So, I got that new triac in and installed it, but no luck on GI with it wired properly.

I had a NTE5673 I bought some time ago as a spare for my Centaur which I have not needed as yet.

I thought I would do a temp set-up with it to confirm it will work as a sub, so I unplugged the connectors to my original Triac & hooked up the NTE5673

As per short vids below it seems to work fine. It appears you have an issue elsewhere.

#3266 1 year ago
Quoted from zeldarioid:

Awesome, thank you! It’s helpful to have secondary confirmation

No worries! at least you can now rule out the Triac for sure as not being the fault, hopefully you can get the issue sorted.

#3276 1 year ago
Quoted from RoyGBev:

Before I put up a classified ad, does anyone have the backglass lock bar from an AS-2518 Bally from about 1977 to 1984? I am happy to buy it. I got a Bally Mystic and the lockbar and lock are missing. I can scrounge a lock but if you have it too that would be good.

Rarely come up for sale in the used market.

Marco do have them.

https://www.marcospecialties.com/pinball-parts/A-3868

6 months later
#3486 1 year ago
Quoted from EEE:

Bally transformer cage with related screws

@TrueJedi

1 month later
#3555 12 months ago
Quoted from Grefla:

and regarding the HV transistor, I found this thread:

Yes, you can get them locally from RTBB.

They are genuine, probably originally from GPE.

https://www.rtbb.com.au/product/transistor-npn-2n3584/

You can get a genuine LM323K locally from PSPA

https://www.pinballspareparts.com.au/lm323k.html

You probably won't like the price, but at you won't blow anything up either like you would with the classic underspec fakes.

You need to toss out the Chinese fakes you bought.
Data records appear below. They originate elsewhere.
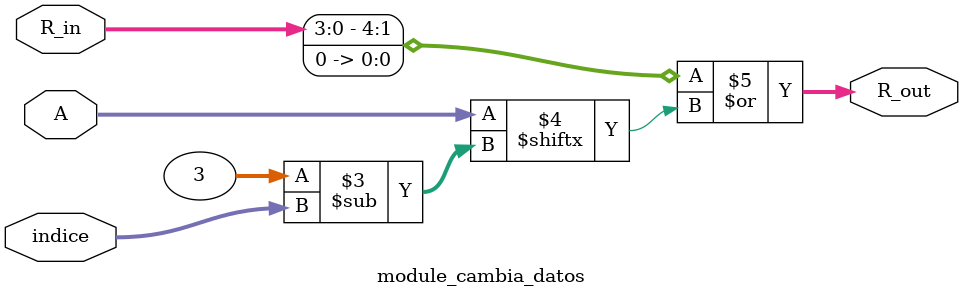
<source format=sv>
module module_cambia_datos(
    input  logic [4:0] R_in,
    input  logic [3:0] A,
    input  logic [1:0] indice,  
    output logic [4:0] R_out
);
    // Desplaza R y agrega el bit correspondiente de A
    always_comb begin
        R_out = (R_in << 1) | A[3 - indice];
    end
endmodule
</source>
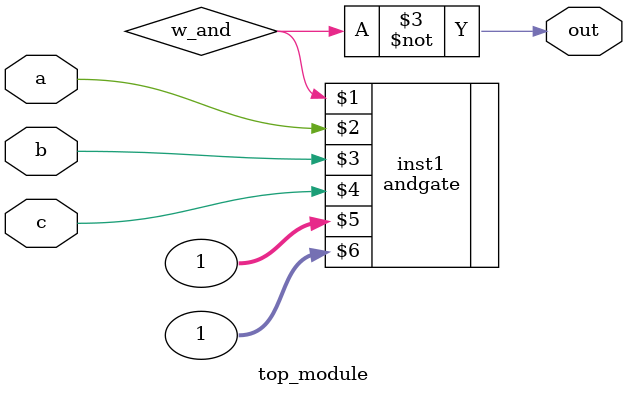
<source format=v>
module top_module (input a, input b, input c, output out);
	wire w_and;
    andgate inst1 ( w_and, a, b, c, 1, 1 );
    assign out = ~w_and;

endmodule

</source>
https://pinside.com/pinball/forum/topic/6821-pias-from-china#post-4279650

4 months later
#3685 7 months ago
Quoted from mkdud:

I just cut the LM323 open, after using 2 Dremel cutting wheels. This certainly does not look like an actual 3 amp 5v regulator to me.

Opinions?

Glad to see it got opened! confirms it's another fake.
Disappointing & surprised it's from Marco, especially from 2012 - I didn't think they were doing fakes of lm323's when you could find genuine ones easily & not too expensive then.